Le procès des viols de Mazan, qui se tient actuellement à Avignon, plonge la cour criminelle du Vaucluse dans un climat de tension intense. À l’origine de l’affaire, le témoignage accablant de Gisèle Pelicot, victime de viols orchestrés par son ex-mari, Dominique Pelicot, qui l’aurait droguée à son insu. Aujourd’hui, certains des accusés reconnaissent les actes sexuels, mais contestent leur responsabilité pénale, soulevant ainsi un débat juridique autour de la notion d’intention et du consentement.
Un procès sous tension : l’intention au cœur de la défense
Lors de ce procès retentissant, la défense des hommes accusés de viol repose sur un axe délicat : l’absence d’intentionnalité. Plusieurs accusés admettent avoir eu des rapports sexuels avec la victime, mais soutiennent qu’ils ignoraient que Gisèle Pelicot, droguée par son ex-mari, n’était pas consentante. Ils affirment avoir cru participer à un scénario libertin où elle faisait semblant de dormir.
L’avocat Guillaume de Palma a choqué en déclarant devant la cour : « Il y a viol et viol, et sans intention de le commettre, il n’y a pas viol », déclenchant une vague d’indignation parmi les parties civiles et les observateurs. Pour de Guillaume de Palma, si les accusés n’avaient pas conscience d’imposer des rapports sexuels à une victime non consentante, l’acte ne constitue pas un viol. Cette ligne de défense, axée sur l’intention, relance un débat juridique de fond.

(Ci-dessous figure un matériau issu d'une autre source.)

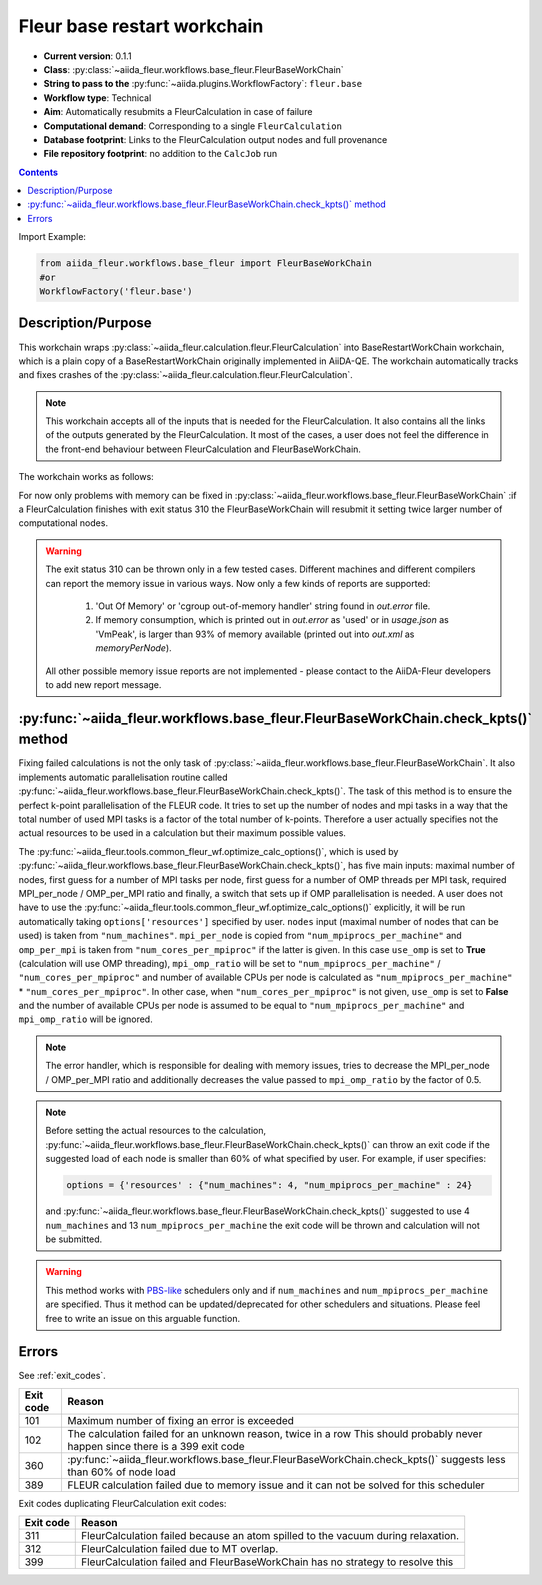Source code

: .. _base_wc:

Fleur base restart workchain
----------------------------

* **Current version**: 0.1.1
* **Class**: :py:class:`~aiida_fleur.workflows.base_fleur.FleurBaseWorkChain`
* **String to pass to the** :py:func:`~aiida.plugins.WorkflowFactory`: ``fleur.base``
* **Workflow type**: Technical
* **Aim**: Automatically resubmits a FleurCalculation in case of failure
* **Computational demand**: Corresponding to a single ``FleurCalculation``
* **Database footprint**: Links to the FleurCalculation output nodes and full provenance
* **File repository footprint**: no addition to the ``CalcJob`` run

.. contents::

Import Example:

.. code-block:: python

    from aiida_fleur.workflows.base_fleur import FleurBaseWorkChain
    #or
    WorkflowFactory('fleur.base')

Description/Purpose
^^^^^^^^^^^^^^^^^^^

This workchain wraps :py:class:`~aiida_fleur.calculation.fleur.FleurCalculation`
into BaseRestartWorkChain
workchain, which is a plain copy of a BaseRestartWorkChain originally implemented in
AiiDA-QE. The workchain  automatically
tracks and fixes crashes of the :py:class:`~aiida_fleur.calculation.fleur.FleurCalculation`.

.. note::

    This workchain accepts all of the inputs that is needed for the FleurCalculation. It also
    contains all the links of the outputs generated by the FleurCalculation. It most of the cases,
    a user does not feel the difference in the front-end behaviour between FleurCalculation and
    FleurBaseWorkChain.

The workchain works as follows:

.. image:: images/base_restart_scheme.png
    :width: 100%
    :align: center

For now only problems with memory can be fixed in
:py:class:`~aiida_fleur.workflows.base_fleur.FleurBaseWorkChain`
:if a FleurCalculation finishes with exit status 310
the FleurBaseWorkChain will resubmit it setting twice larger number of computational nodes.

.. warning::

    The exit status 310 can be thrown only in a few tested cases. Different machines and different compilers can
    report the memory issue in various ways. Now only a few kinds of reports are supported:

        1. 'Out Of Memory' or 'cgroup out-of-memory handler' string found in `out.error` file.
        2. If memory consumption, which is printed out in `out.error` as 'used' or in `usage.json` as 'VmPeak', is
           larger than 93% of memory available (printed out into `out.xml` as `memoryPerNode`).

    All other possible memory issue reports are not implemented - please contact to the AiiDA-Fleur developers to add
    new report message.

:py:func:`~aiida_fleur.workflows.base_fleur.FleurBaseWorkChain.check_kpts()` method
^^^^^^^^^^^^^^^^^^^^^^^^^^^^^^^^^^^^^^^^^^^^^^^^^^^^^^^^^^^^^^^^^^^^^^^^^^^^^^^^^^^^^^^

Fixing failed calculations is not the only task of
:py:class:`~aiida_fleur.workflows.base_fleur.FleurBaseWorkChain`. It also implements automatic
parallelisation routine called
:py:func:`~aiida_fleur.workflows.base_fleur.FleurBaseWorkChain.check_kpts()`. The task of this
method is to ensure the perfect k-point parallelisation of the FLEUR code.
It tries to set up the number of nodes and mpi tasks in a way that the total number of used MPI
tasks is
a factor of the total number of k-points. Therefore a user actually specifies not the actual
resources to be used in a calculation but their maximum possible values.

The :py:func:`~aiida_fleur.tools.common_fleur_wf.optimize_calc_options()`, which is used by
:py:func:`~aiida_fleur.workflows.base_fleur.FleurBaseWorkChain.check_kpts()`, has five main inputs:
maximal number of nodes, first guess for a number of MPI tasks per node, first guess for a number
of OMP threads per MPI task, required MPI_per_node / OMP_per_MPI ratio and finally, a
switch that sets up if OMP parallelisation is needed. A user does not have to use
the :py:func:`~aiida_fleur.tools.common_fleur_wf.optimize_calc_options()` explicitly, it will
be run automatically taking ``options['resources']``  specified by user. ``nodes`` input
(maximal number of nodes that can be used) is taken from ``"num_machines"``.
``mpi_per_node`` is copied
from ``"num_mpiprocs_per_machine"`` and ``omp_per_mpi`` is taken from ``"num_cores_per_mpiproc"``
if the latter is given. In this case ``use_omp`` is set to **True**
(calculation will use OMP threading),
``mpi_omp_ratio`` will be set to ``"num_mpiprocs_per_machine"`` / ``"num_cores_per_mpiproc"``
and number of
available CPUs per node is calculated as ``"num_mpiprocs_per_machine"`` * ``"num_cores_per_mpiproc"``.
In other case, when ``"num_cores_per_mpiproc"`` is not given, ``use_omp`` is set to **False** and
the number of available CPUs per node is assumed to be equal to ``"num_mpiprocs_per_machine"`` and
``mpi_omp_ratio`` will be ignored.


.. note::

    The error handler, which is responsible for dealing with memory issues, tries to decrease the
    MPI_per_node / OMP_per_MPI ratio and additionally decreases the value passed to
    ``mpi_omp_ratio`` by the factor of 0.5.

.. note::

    Before setting the actual resources to the calculation,
    :py:func:`~aiida_fleur.workflows.base_fleur.FleurBaseWorkChain.check_kpts()` can throw an
    exit code if the suggested load of each node is smaller than 60% of what specified by user.
    For example, if user specifies:

    .. code-block:: python

        options = {'resources' : {"num_machines": 4, "num_mpiprocs_per_machine" : 24}

    and :py:func:`~aiida_fleur.workflows.base_fleur.FleurBaseWorkChain.check_kpts()` suggested to
    use 4 ``num_machines`` and 13 ``num_mpiprocs_per_machine`` the exit code will be thrown and
    calculation will not be submitted.

.. _PBS-like: https://aiida.readthedocs.io/projects/aiida-core/en/latest/scheduler/index.html?highlight=schedulers#supported-schedulers

.. warning::

    This method works with `PBS-like`_ schedulers only and if ``num_machines`` and
    ``num_mpiprocs_per_machine`` are specified. Thus it method can be updated/deprecated for
    other schedulers and situations. Please feel free to write an issue on this arguable
    function.

Errors
^^^^^^
See :ref:`exit_codes`.

+-----------+-------------------------------------------------------------------------------------------+
| Exit code | Reason                                                                                    |
+===========+===========================================================================================+
| 101       | Maximum number of fixing an error is exceeded                                             |
+-----------+-------------------------------------------------------------------------------------------+
| 102       | The calculation failed for an unknown reason, twice in a row                              |
|           | This should probably never happen since there is a 399 exit code                          |
+-----------+-------------------------------------------------------------------------------------------+
| 360       | :py:func:`~aiida_fleur.workflows.base_fleur.FleurBaseWorkChain.check_kpts()`              |
|           | suggests less than 60% of node load                                                       |
+-----------+-------------------------------------------------------------------------------------------+
| 389       | FLEUR calculation failed due to memory issue and it can not be solved for this scheduler  |
+-----------+-------------------------------------------------------------------------------------------+


Exit codes duplicating FleurCalculation exit codes:

+-----------+------------------------------------------------------------------------------+
| Exit code | Reason                                                                       |
+===========+==============================================================================+
| 311       | FleurCalculation failed because an atom spilled to the vacuum during         |
|           | relaxation.                                                                  |
+-----------+------------------------------------------------------------------------------+
| 312       | FleurCalculation failed due to MT overlap.                                   |
+-----------+------------------------------------------------------------------------------+
| 399       | FleurCalculation failed and FleurBaseWorkChain                               |
|           | has no strategy to resolve this                                              |
+-----------+------------------------------------------------------------------------------+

Selon le Code pénal français, « il n’y a point de crime ou de délit sans intention de le commettre ». Cela signifie que l’intention de l’accusé est essentielle pour caractériser un viol. Toutefois, comme l’explique à France info Audrey Darsonville, professeure de droit pénal à l’université Paris Nanterre, « soit les faits sont avérés, soit l’infraction n’existe pas, il n’y a pas deux catégories de viols ». Pour elle, la déclaration de l’avocat est non seulement « extrêmement choquante pour les victimes », mais également « une aberration juridique ».
La question du consentement et la définition du viol relancées
Au-delà de ce procès, le débat sur la définition du viol dans le droit français prend une nouvelle ampleur. Actuellement, le Code pénal considère comme viol tout acte de pénétration sexuelle commis « par violence, contrainte, menace ou surprise ». Pourtant, cette définition reste critiquée, notamment par les défenseurs des droits des femmes. Maria Cornaz Bassoli, secrétaire nationale de l’association Choisir la cause des femmes, estime que la définition du viol dans la loi est « trop restrictive » et ne prend pas suffisamment en compte des phénomènes comme la sidération ou la soumission chimique, qui empêchent les victimes de manifester leur absence de consentement.
Maria Cornaz Bassoli plaide pour une modification de la loi qui inscrirait explicitement la notion de consentement dans le Code pénal. Elle explique : « L’inscription de la notion de consentement permettrait de faire poser sur les individus l’obligation de s’enquérir du consentement de son ou sa partenaire ». Selon elle, cela rendrait les cas de viol plus clairs juridiquement et renforcerait la protection des victimes.
Cette position est largement partagée par des associations féministes, qui militent depuis longtemps pour une réforme législative. La ministre démissionnaire chargée de l’Égalité entre les femmes et les hommes, Aurore Bergé, a elle-même déclaré : « Il faut que la question du consentement soit inscrite noir sur blanc dans le Code pénal », appelant à une clarification juridique. Cependant, cette réforme tant attendue reste incertaine depuis la dissolution de l’Assemblée nationale en juin 2024, qui a mis fin aux travaux parlementaires en cours.
En parallèle, certains juristes, comme Julia Courvoisier, s’inquiètent des conséquences d’une telle réforme, estimant que cela pourrait « déplacer le débat intégralement sur la plaignante et inverser la charge de la preuve ». Pour elle, la défense des accusés à Mazan, bien que controversée, fait partie intégrante du « processus judiciaire normal ». « Chacun a le droit de se défendre comme il le veut », explique-t-elle, même si les propos choquants des avocats peuvent heurter les victimes.
Le procès des viols de Mazan ne se limite pas aux accusations portées contre les 51 hommes jugés. Il relance un débat fondamental sur la notion de consentement dans le droit pénal et sur la manière dont la justice appréhende les violences sexuelles. Alors que la défense tente de minimiser les faits en insistant sur l’absence d’intention, la question du consentement demeure au cœur des discussions, avec des implications potentielles pour l’évolution de la législation française. Le verdict de ce procès pourrait ainsi avoir des répercussions bien au-delà de la salle d’audience.